== Data under study ==

· · · · ·

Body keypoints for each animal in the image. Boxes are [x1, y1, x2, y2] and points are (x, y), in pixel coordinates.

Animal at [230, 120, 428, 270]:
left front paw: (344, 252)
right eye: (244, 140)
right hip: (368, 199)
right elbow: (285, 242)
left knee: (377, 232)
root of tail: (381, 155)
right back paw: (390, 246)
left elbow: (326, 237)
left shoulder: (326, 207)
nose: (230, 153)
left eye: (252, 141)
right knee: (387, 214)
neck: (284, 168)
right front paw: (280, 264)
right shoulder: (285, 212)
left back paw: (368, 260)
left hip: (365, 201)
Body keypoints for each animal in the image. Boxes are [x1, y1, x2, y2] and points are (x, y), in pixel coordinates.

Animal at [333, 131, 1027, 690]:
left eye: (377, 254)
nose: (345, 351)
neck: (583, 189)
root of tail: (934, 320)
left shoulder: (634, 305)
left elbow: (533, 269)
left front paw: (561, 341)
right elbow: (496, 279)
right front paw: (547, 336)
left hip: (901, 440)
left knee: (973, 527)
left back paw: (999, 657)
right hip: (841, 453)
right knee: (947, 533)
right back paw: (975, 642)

· · · · ·

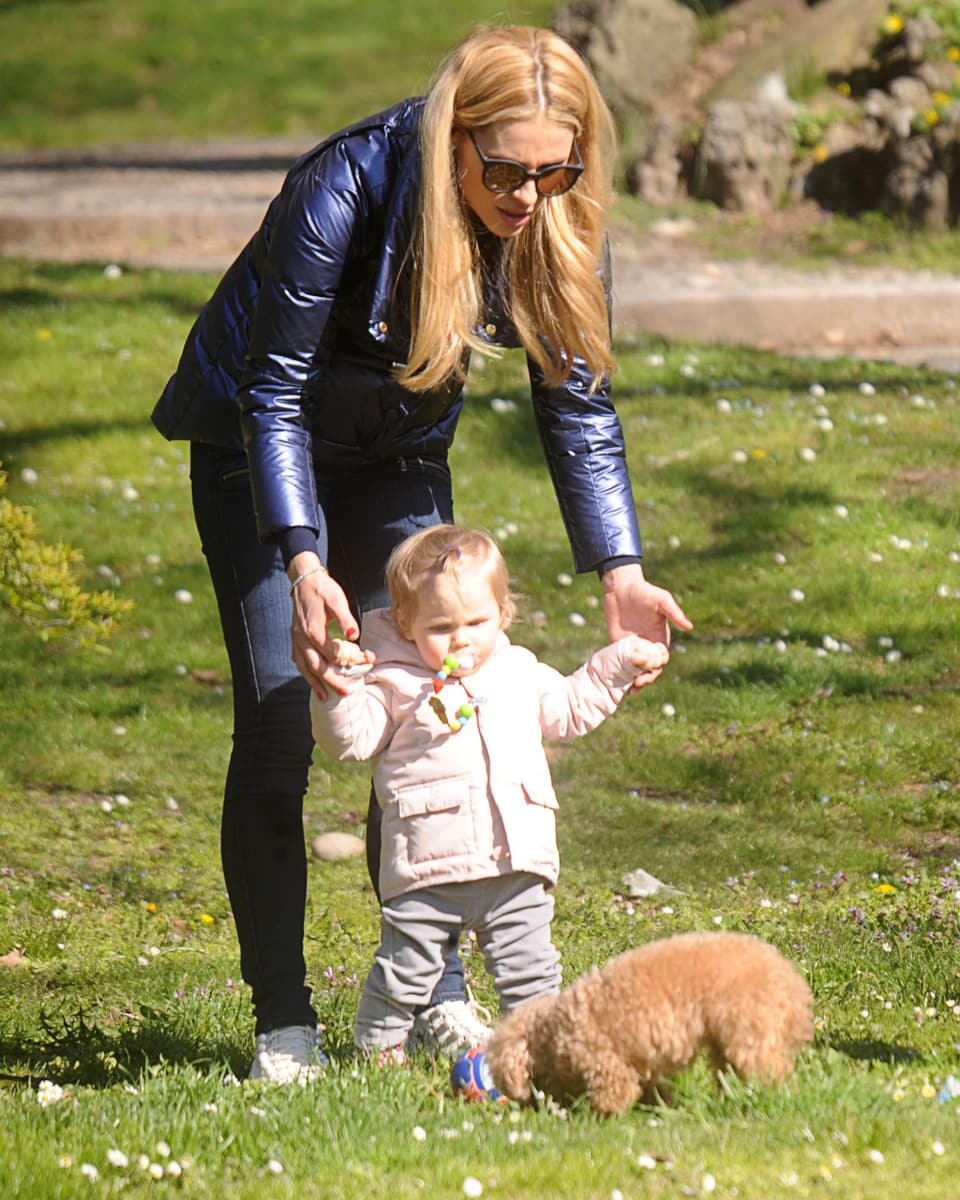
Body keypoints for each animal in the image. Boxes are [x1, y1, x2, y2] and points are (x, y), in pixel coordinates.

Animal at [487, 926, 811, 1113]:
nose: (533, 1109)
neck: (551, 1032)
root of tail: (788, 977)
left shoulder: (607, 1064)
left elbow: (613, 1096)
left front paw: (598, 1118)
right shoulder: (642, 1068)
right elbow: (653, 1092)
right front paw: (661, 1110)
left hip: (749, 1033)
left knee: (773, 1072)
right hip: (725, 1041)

· · · · ·

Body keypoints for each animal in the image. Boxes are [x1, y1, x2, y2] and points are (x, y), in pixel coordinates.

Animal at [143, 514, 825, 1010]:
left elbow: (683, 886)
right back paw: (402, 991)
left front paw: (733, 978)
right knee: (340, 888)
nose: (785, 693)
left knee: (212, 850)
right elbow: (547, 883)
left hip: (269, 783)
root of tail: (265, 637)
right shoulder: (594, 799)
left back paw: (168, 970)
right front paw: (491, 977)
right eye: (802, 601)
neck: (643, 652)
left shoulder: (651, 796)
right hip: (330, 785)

· · · · ·

== Task prompt ==
Take the line above containing "left shoulder: (634, 305)", the line containing "right back paw: (975, 642)", and all lines in between, and copy them exactly without anything else.

== Reply to the task ==
left shoulder: (634, 305)
left elbow: (533, 269)
left front paw: (561, 341)
right elbow: (496, 279)
right front paw: (547, 336)
left hip: (901, 440)
left knee: (973, 527)
left back paw: (999, 657)
right hip: (841, 453)
right knee: (947, 533)
right back paw: (975, 642)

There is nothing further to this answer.